Sachal Vasandani is a dozen years Kurt Elling’s junior, and that gap serves him well: He’s young enough to have absorbed plenty about the art of jazz singing from his fellow Chicagoan, yet mature enough to use such influences solely as guideposts as he shapes his own distinctive sound. Now, three albums in, he makes the leap from promising to fully formed, firmly establishing himself among the foremost post-millennial male vocalists.
There’s often a choir-boy purity about him, here displayed on a reading of “That’s All I Want From You” that echoes the hushed solemnity of Johnny Hartman, and a positively angelic “Here Comes the Honey Man” that is cleverly combined with another Porgy and Bess gem, the jauntily optimistic “There’s a Boat That’s Leaving Soon for New York.” But that’s just one aspect of the versatile Vasandani.
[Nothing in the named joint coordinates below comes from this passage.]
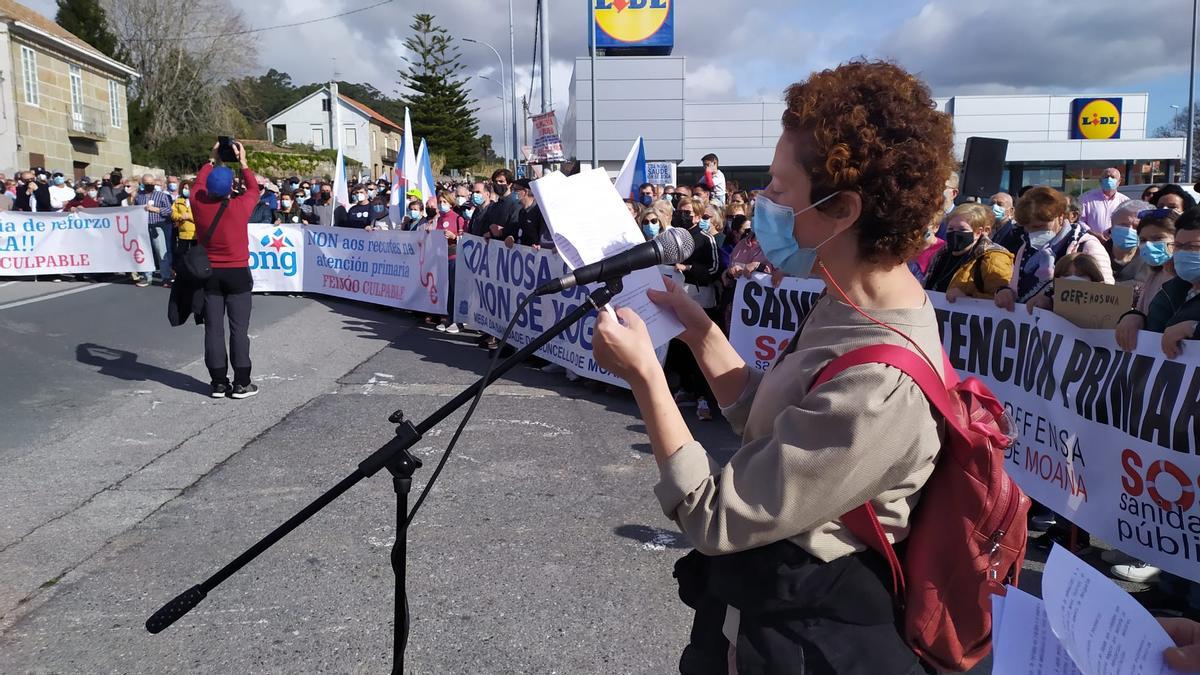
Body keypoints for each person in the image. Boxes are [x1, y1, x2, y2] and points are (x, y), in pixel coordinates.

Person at [591, 60, 953, 672]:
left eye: (779, 190)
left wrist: (647, 379)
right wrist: (695, 328)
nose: (762, 204)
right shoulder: (846, 301)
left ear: (843, 210)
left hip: (808, 634)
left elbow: (714, 516)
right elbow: (773, 417)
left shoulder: (881, 383)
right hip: (762, 602)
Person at [186, 141, 261, 399]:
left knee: (213, 329)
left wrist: (212, 158)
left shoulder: (198, 204)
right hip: (237, 272)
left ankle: (218, 382)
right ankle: (242, 382)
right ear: (231, 187)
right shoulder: (240, 206)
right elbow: (253, 189)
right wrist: (244, 163)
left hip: (210, 274)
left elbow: (196, 186)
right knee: (239, 329)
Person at [996, 186, 1114, 313]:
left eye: (1040, 226)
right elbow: (1016, 287)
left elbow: (1107, 299)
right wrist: (1005, 291)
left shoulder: (1087, 246)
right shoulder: (1025, 249)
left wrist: (1052, 302)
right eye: (1027, 227)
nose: (1033, 232)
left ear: (1061, 217)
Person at [1115, 207, 1200, 359]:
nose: (1183, 253)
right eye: (1179, 246)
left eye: (1193, 247)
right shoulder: (1173, 290)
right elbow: (1154, 328)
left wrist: (1194, 329)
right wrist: (1135, 317)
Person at [924, 202, 1014, 300]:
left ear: (978, 232)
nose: (954, 233)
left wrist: (967, 298)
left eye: (962, 229)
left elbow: (1002, 300)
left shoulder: (993, 258)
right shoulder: (942, 253)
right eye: (950, 228)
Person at [135, 173, 176, 287]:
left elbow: (169, 211)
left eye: (151, 183)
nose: (149, 185)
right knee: (146, 253)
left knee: (161, 252)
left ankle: (166, 278)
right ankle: (146, 277)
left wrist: (155, 209)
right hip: (143, 228)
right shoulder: (139, 197)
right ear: (142, 184)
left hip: (158, 226)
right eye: (147, 184)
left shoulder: (161, 196)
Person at [1105, 200, 1151, 281]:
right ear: (1111, 227)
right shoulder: (1095, 253)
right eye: (1123, 225)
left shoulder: (1150, 261)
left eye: (1136, 227)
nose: (1129, 230)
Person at [1078, 167, 1129, 237]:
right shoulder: (1086, 198)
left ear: (1119, 181)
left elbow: (1127, 223)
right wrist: (1093, 234)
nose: (1109, 179)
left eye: (1113, 177)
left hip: (1115, 242)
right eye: (1106, 177)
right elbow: (1080, 220)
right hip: (1091, 241)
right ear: (1100, 180)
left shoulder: (1125, 202)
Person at [171, 180, 196, 261]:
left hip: (195, 234)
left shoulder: (196, 201)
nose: (186, 190)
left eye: (188, 188)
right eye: (184, 188)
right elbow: (173, 214)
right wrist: (181, 217)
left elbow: (200, 216)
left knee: (194, 255)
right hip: (182, 233)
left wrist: (189, 217)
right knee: (181, 254)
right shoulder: (178, 201)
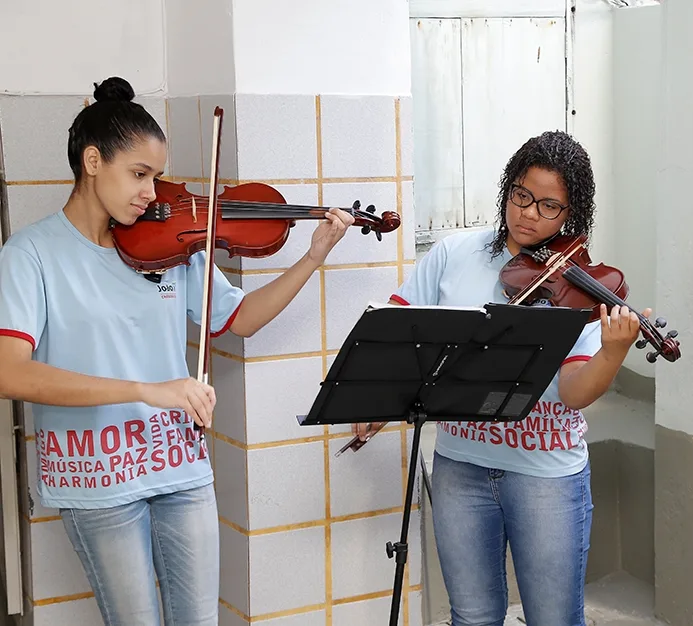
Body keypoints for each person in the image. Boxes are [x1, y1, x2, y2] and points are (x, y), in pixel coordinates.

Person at [0, 77, 354, 626]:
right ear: (93, 161)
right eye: (138, 174)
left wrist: (312, 257)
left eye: (156, 177)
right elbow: (10, 374)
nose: (151, 192)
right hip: (98, 478)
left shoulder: (171, 249)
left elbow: (241, 320)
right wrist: (148, 390)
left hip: (179, 468)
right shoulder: (30, 255)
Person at [351, 130, 647, 626]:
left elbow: (574, 392)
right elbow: (400, 331)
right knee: (471, 617)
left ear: (571, 213)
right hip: (460, 466)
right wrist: (385, 400)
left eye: (549, 206)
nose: (529, 213)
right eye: (522, 196)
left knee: (553, 619)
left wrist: (614, 352)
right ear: (508, 189)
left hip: (546, 474)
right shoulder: (454, 254)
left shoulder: (579, 285)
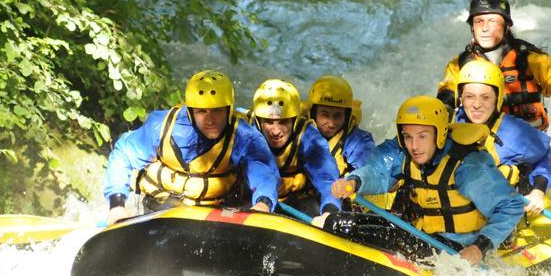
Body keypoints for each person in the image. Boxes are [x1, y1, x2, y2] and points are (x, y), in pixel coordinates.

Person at [331, 96, 526, 267]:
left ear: (439, 134)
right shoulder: (405, 154)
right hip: (422, 233)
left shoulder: (467, 166)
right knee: (339, 223)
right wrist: (354, 182)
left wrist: (480, 247)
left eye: (422, 136)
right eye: (408, 137)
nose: (414, 146)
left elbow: (511, 205)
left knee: (373, 236)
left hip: (459, 247)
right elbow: (377, 171)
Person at [436, 0, 551, 173]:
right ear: (472, 26)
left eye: (492, 21)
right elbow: (441, 111)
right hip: (476, 157)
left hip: (525, 158)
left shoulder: (535, 61)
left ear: (507, 25)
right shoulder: (459, 66)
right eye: (479, 21)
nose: (485, 28)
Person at [102, 70, 280, 224]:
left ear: (229, 109)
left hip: (215, 214)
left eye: (217, 111)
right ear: (190, 111)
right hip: (159, 210)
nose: (210, 120)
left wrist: (262, 204)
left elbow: (264, 174)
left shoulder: (245, 138)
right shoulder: (162, 127)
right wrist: (117, 204)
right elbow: (123, 155)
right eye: (201, 111)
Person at [454, 59, 551, 215]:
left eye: (485, 97)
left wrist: (538, 191)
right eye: (470, 97)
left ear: (497, 99)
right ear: (460, 98)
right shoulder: (447, 126)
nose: (477, 105)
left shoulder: (513, 132)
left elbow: (544, 153)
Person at [247, 79, 342, 218]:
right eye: (269, 122)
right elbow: (259, 171)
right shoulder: (246, 133)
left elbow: (326, 178)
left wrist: (330, 210)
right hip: (254, 200)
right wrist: (263, 203)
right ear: (258, 121)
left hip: (295, 202)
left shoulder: (309, 138)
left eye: (283, 122)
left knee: (313, 206)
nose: (276, 131)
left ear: (295, 120)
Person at [303, 75, 375, 176]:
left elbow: (368, 174)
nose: (331, 124)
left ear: (347, 116)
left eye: (338, 116)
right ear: (313, 114)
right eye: (325, 115)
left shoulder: (360, 141)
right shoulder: (295, 131)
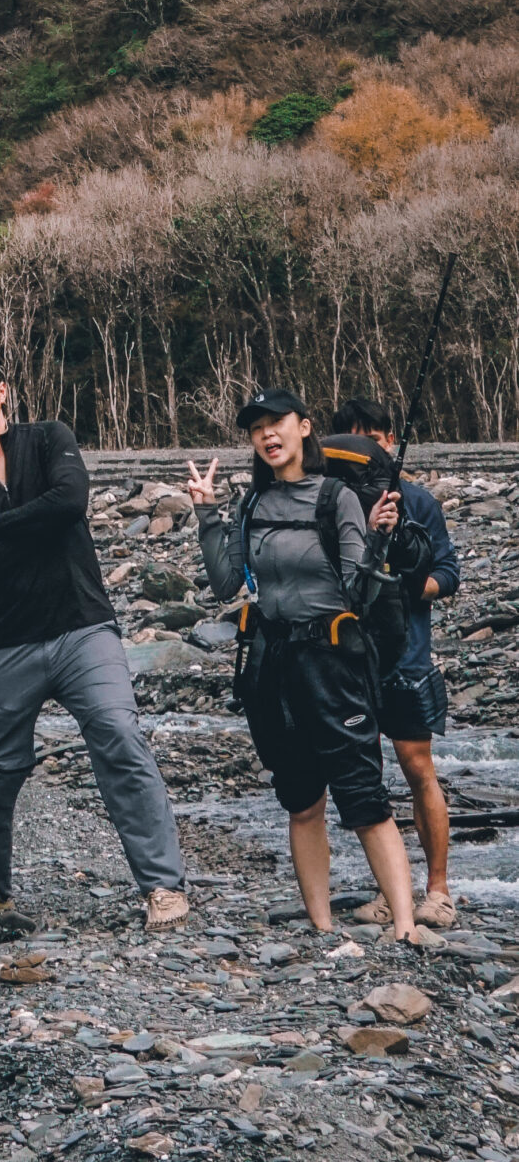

He’s also a first-rate swinger, as demonstrated by romping unions with living legend Jon Hendricks on “One Mint Julep” and the Randy Weston title track. Nakedly beautiful readings of “The Very Thought of You,” “I See Your Face Before Me” and “All the Way” showcase his keen, Connick-esque skill with a love song.
And, to complete the dynamic package, he continues to grow as a songwriter with the sunny “Babes Blues,” the charmingly romantic “Summer No School” and, most impressive, the soaring “Flood,” his deeply personal response to the victims of recent natural disasters in Japan and Pakistan.